En l’occurrence, un GAEC avait été constitué en 1972 pour une durée de 7 ans, prorogée plusieurs fois et notamment par décision du 25 octobre 1980 pour une durée de 10 ans à compter du 21 avril 1994 et par décision du 14 décembre 2005 pour 50 ans à compter du 21 avril 2004.

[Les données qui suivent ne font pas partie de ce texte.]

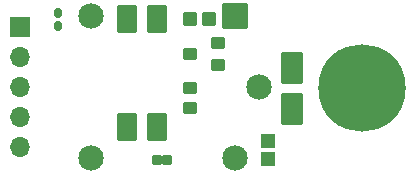
<source format=gbr>
%TF.GenerationSoftware,KiCad,Pcbnew,8.0.7*%
%TF.CreationDate,2025-03-16T23:49:04-07:00*%
%TF.ProjectId,RelaySwitchCompact,52656c61-7953-4776-9974-6368436f6d70,rev?*%
%TF.SameCoordinates,Original*%
%TF.FileFunction,Soldermask,Bot*%
%TF.FilePolarity,Negative*%
%FSLAX46Y46*%
G04 Gerber Fmt 4.6, Leading zero omitted, Abs format (unit mm)*
G04 Created by KiCad (PCBNEW 8.0.7) date 2025-03-16 23:49:04*
%MOMM*%
%LPD*%
G01*
G04 APERTURE LIST*
G04 Aperture macros list*
%AMRoundRect*
0 Rectangle with rounded corners*
0 $1 Rounding radius*
0 $2 $3 $4 $5 $6 $7 $8 $9 X,Y pos of 4 corners*
0 Add a 4 corners polygon primitive as box body*
4,1,4,$2,$3,$4,$5,$6,$7,$8,$9,$2,$3,0*
0 Add four circle primitives for the rounded corners*
1,1,$1+$1,$2,$3*
1,1,$1+$1,$4,$5*
1,1,$1+$1,$6,$7*
1,1,$1+$1,$8,$9*
0 Add four rect primitives between the rounded corners*
20,1,$1+$1,$2,$3,$4,$5,0*
20,1,$1+$1,$4,$5,$6,$7,0*
20,1,$1+$1,$6,$7,$8,$9,0*
20,1,$1+$1,$8,$9,$2,$3,0*%
G04 Aperture macros list end*
%ADD10RoundRect,0.160000X-0.160000X0.222500X-0.160000X-0.222500X0.160000X-0.222500X0.160000X0.222500X0*%
%ADD11RoundRect,0.102000X-0.975000X0.975000X-0.975000X-0.975000X0.975000X-0.975000X0.975000X0.975000X0*%
%ADD12C,2.154000*%
%ADD13R,1.700000X1.700000*%
%ADD14O,1.700000X1.700000*%
%ADD15RoundRect,0.102000X0.500000X0.400000X-0.500000X0.400000X-0.500000X-0.400000X0.500000X-0.400000X0*%
%ADD16RoundRect,0.102000X0.815000X-1.280700X0.815000X1.280700X-0.815000X1.280700X-0.815000X-1.280700X0*%
%ADD17RoundRect,0.102000X0.280000X0.300000X-0.280000X0.300000X-0.280000X-0.300000X0.280000X-0.300000X0*%
%ADD18RoundRect,0.102000X-0.510000X0.520000X-0.510000X-0.520000X0.510000X-0.520000X0.510000X0.520000X0*%
%ADD19RoundRect,0.102000X-0.470000X-0.510000X0.470000X-0.510000X0.470000X0.510000X-0.470000X0.510000X0*%
%ADD20RoundRect,0.102000X0.465000X-0.395000X0.465000X0.395000X-0.465000X0.395000X-0.465000X-0.395000X0*%
%ADD21RoundRect,0.102000X0.720000X-1.045000X0.720000X1.045000X-0.720000X1.045000X-0.720000X-1.045000X0*%
%ADD22C,7.400000*%
G04 APERTURE END LIST*
D10*
%TO.C,F1*%
X155516558Y-97088046D03*
X155516558Y-98233046D03*
%TD*%
D11*
%TO.C,K1*%
X170500000Y-97400000D03*
D12*
X172500000Y-103400000D03*
X170500000Y-109400000D03*
X158300000Y-109400000D03*
X158300000Y-97400000D03*
%TD*%
D13*
%TO.C,J1*%
X152300000Y-98260000D03*
D14*
X152300000Y-100800000D03*
X152300000Y-103340000D03*
X152300000Y-105880000D03*
X152300000Y-108420000D03*
%TD*%
D15*
%TO.C,U2*%
X169100000Y-99650000D03*
X169100000Y-101550000D03*
X166700000Y-100600000D03*
%TD*%
D16*
%TO.C,D1*%
X175300000Y-105268300D03*
X175300000Y-101731700D03*
%TD*%
D17*
%TO.C,R4*%
X164735000Y-109600000D03*
X163865000Y-109600000D03*
%TD*%
D18*
%TO.C,R1*%
X173300000Y-107965000D03*
X173300000Y-109435000D03*
%TD*%
D19*
%TO.C,R2*%
X166710000Y-97600000D03*
X168290000Y-97600000D03*
%TD*%
D20*
%TO.C,R3*%
X166700000Y-105120000D03*
X166700000Y-103480000D03*
%TD*%
D21*
%TO.C,U1*%
X163870000Y-106740000D03*
X161330000Y-106740000D03*
X161330000Y-97660000D03*
X163870000Y-97660000D03*
%TD*%
D22*
%TO.C,H1*%
X181260000Y-103500000D03*
%TD*%
M02*

</source>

Le 15 mai 1996, un GFA avait donné à bail au GAEC pour une durée de 18 ans diverses parcelles. Par courrier du 9 novembre 2012, le GFA a dénoncé le bail. Le GAEC a alors saisi le tribunal paritaire des baux ruraux. Le GFA a soulevé une fin de non-recevoir tirée du défaut de qualité à agir du GAEC. La Cour d’appel a jugé que le GAEC était recevable à agir en justice en retenant que si les formalités de prorogation de la durée ont été faites après la survenance du terme, le GAEC a continué d’exploiter les terres et a donc maintenu son activité. La Cour de cassation sanctionne cette décision au motif qu’en l’absence de toute prorogation expresse, décidée dans les formes légales ou statutaires, un GAEC est dissous de plein droit par la survenance du terme. En conséquence, le GAEC, dont le terme est arrivé le 21 avril 2004 n’a pas pu être valablement prorogé par la délibération du 14 décembre 2005.